Decisions, Decisions, Decisions

Decisions, decisions, decisions are something that we all have to worry over, but are we managers or are we worker bees and does that make a difference? The lore in the literature cozies up to a dual process theory. This suggests that we are either heuristic or deeply contemplative.

When we get a large team of psychologists, neuroscientists and business schoolies together there will be experiments and experiments are what we have. Caspers et al in the latest edition from the Public Library of Science have corralled a group of experienced managers and a similar size group of workers with no management responsibilities and stuffed them one at a time in the big magnet while making them make decisions under stress (1).

There were 35 of each managerial or non-managerial persuasion in their 40’s with an even split between the sexes who were give a large number of word pairs to make decisions about which they favored while coping with the trauma of a prolonged fMRI study.

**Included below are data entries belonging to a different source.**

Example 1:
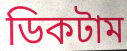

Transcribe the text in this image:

ডিকটাম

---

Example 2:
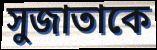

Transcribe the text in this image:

সুজাতাকে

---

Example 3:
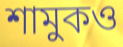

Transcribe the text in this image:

শামুকও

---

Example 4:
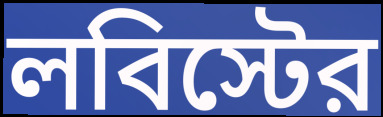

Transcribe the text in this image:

লবিস্টের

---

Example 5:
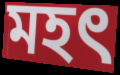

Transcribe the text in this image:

মহত্‍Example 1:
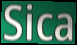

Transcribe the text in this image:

Sica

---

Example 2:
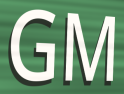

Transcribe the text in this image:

GM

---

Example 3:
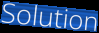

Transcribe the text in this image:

Solution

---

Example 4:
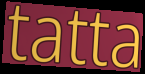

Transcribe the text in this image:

tatta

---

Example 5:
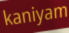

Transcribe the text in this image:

kaniyam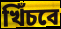
খিঁচবেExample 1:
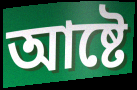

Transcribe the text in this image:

আষ্টে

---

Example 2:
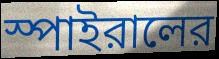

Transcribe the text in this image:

স্পাইরালের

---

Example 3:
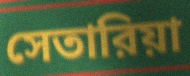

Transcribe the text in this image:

সেতারিয়া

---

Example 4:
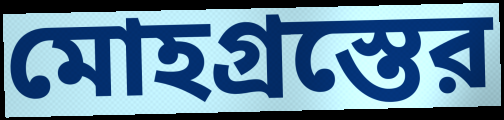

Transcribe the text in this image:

মোহগ্রস্তের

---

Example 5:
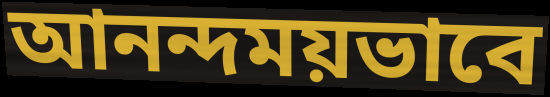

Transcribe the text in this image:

আনন্দময়ভাবে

They were given about a second to make a decision and press a button with their right or left hand depending on which word they preferred. They had to do this for 540 decisions.

The aim of the experimental program was to see if the same parts of the brains were being lit up whether the subject was a manager or a non-manager. With managers the head of the caudate nucleus deep in the center of the brain was activated with less response within the cortex. The opposite picture showed up for the non-managers.

What does this mean? The managers are using intuition, memory, gut instinct – that is they are heuristically inclined. The non-managers are being more thoughtful, contemplative considering carefully, at least as thoughtfully as you can when under considerable time stress. So it appears that managers shrug off the stress and just go for it, while the worker bees worry about decisions, decisions, decisions.